(QUOTED PASSAGE begins)
BACKGROUND OF THE INVENTION

There are number of three-dimensional (3D) camera applications for Augmented Reality (AR) and Mixed Reality (MR) products. In these products, it is becoming more desirable to be able to modify digital content in real time for different users. One example of such digital content is text that occurs in natural scenes.
Natural scene text can appear in a variety of ways (e.g. billboards, product labels, signs), and can contain a variety of information, from commercials, to container contents, to directions and locations, to building or location identification, among others. In AR and MR situations, users may focus promptly on such information, to see if it is helpful or can be used for the scenario(s) in which the users are participating. However, merely adding information can be difficult and confusing for users.
It would be desirable to provide natural scene text in a manner that is easy for users to assimilate.
(QUOTED PASSAGE ends)
(GIVEN DATA begins)
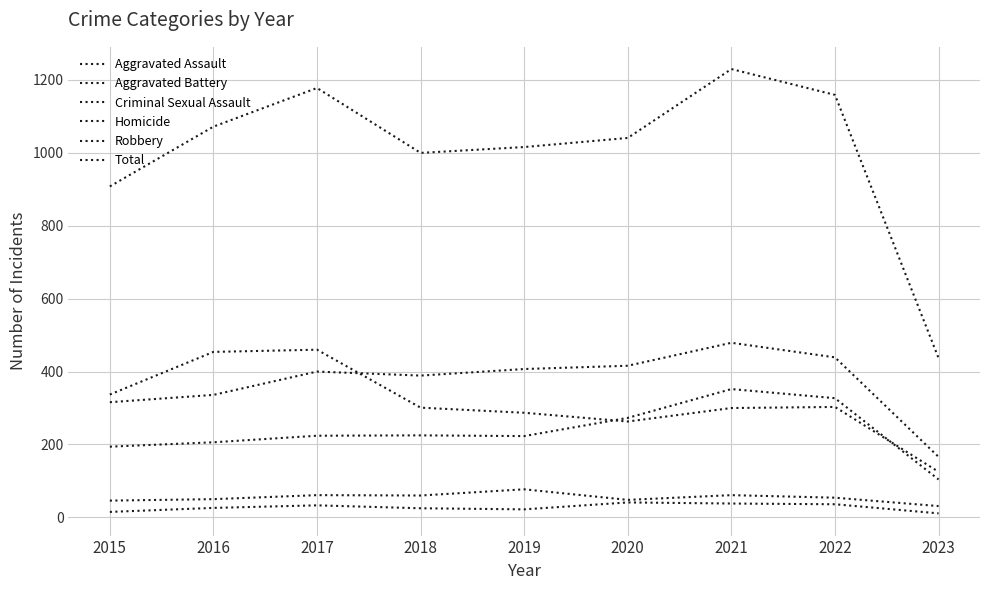

Is this an area chart (filled region under the line)?

No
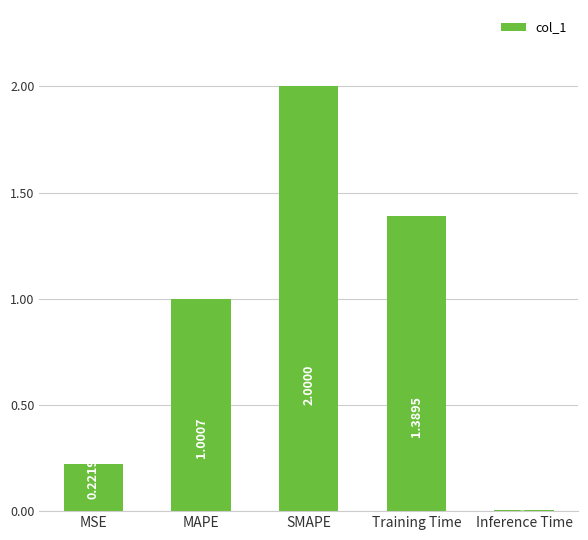

How many bars are there in total?

5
(GIVEN DATA ends)
**ASSIGNMENT A**: What three examples does the background section give of ways natural scene text can appear?
**ASSIGNMENT B**: Decide whether each statement agrees with the background section, and answer yes or no with the deciding words quoted from it: (i) Merely adding information can be difficult and confusing for users. (ii) Natural scene text contains only commercial information. (iii) Modifying digital content in real time for different users is becoming less desirable.
**ASSIGNMENT C**: Rewrite the part of the background section that opens with the words containing "There are number" and closes with "in natural scenes.", replacing "Augmented Reality" with "Extended Reality".
Answer from the background section alone, without the data.

**WORKED SOLUTION A**: Billboards, product labels, and signs.

**WORKED SOLUTION B**:
(i) Yes: "merely adding information can be difficult and confusing for users."
(ii) No: "can contain a variety of information, from commercials, to container contents, to directions and locations, to building or location identification, among others."
(iii) No: "it is becoming more desirable to be able to modify digital content in real time for different users."

**WORKED SOLUTION C**:
There are number of three-dimensional (3D) camera applications for Extended Reality (AR) and Mixed Reality (MR) products. In these products, it is becoming more desirable to be able to modify digital content in real time for different users. One example of such digital content is text that occurs in natural scenes.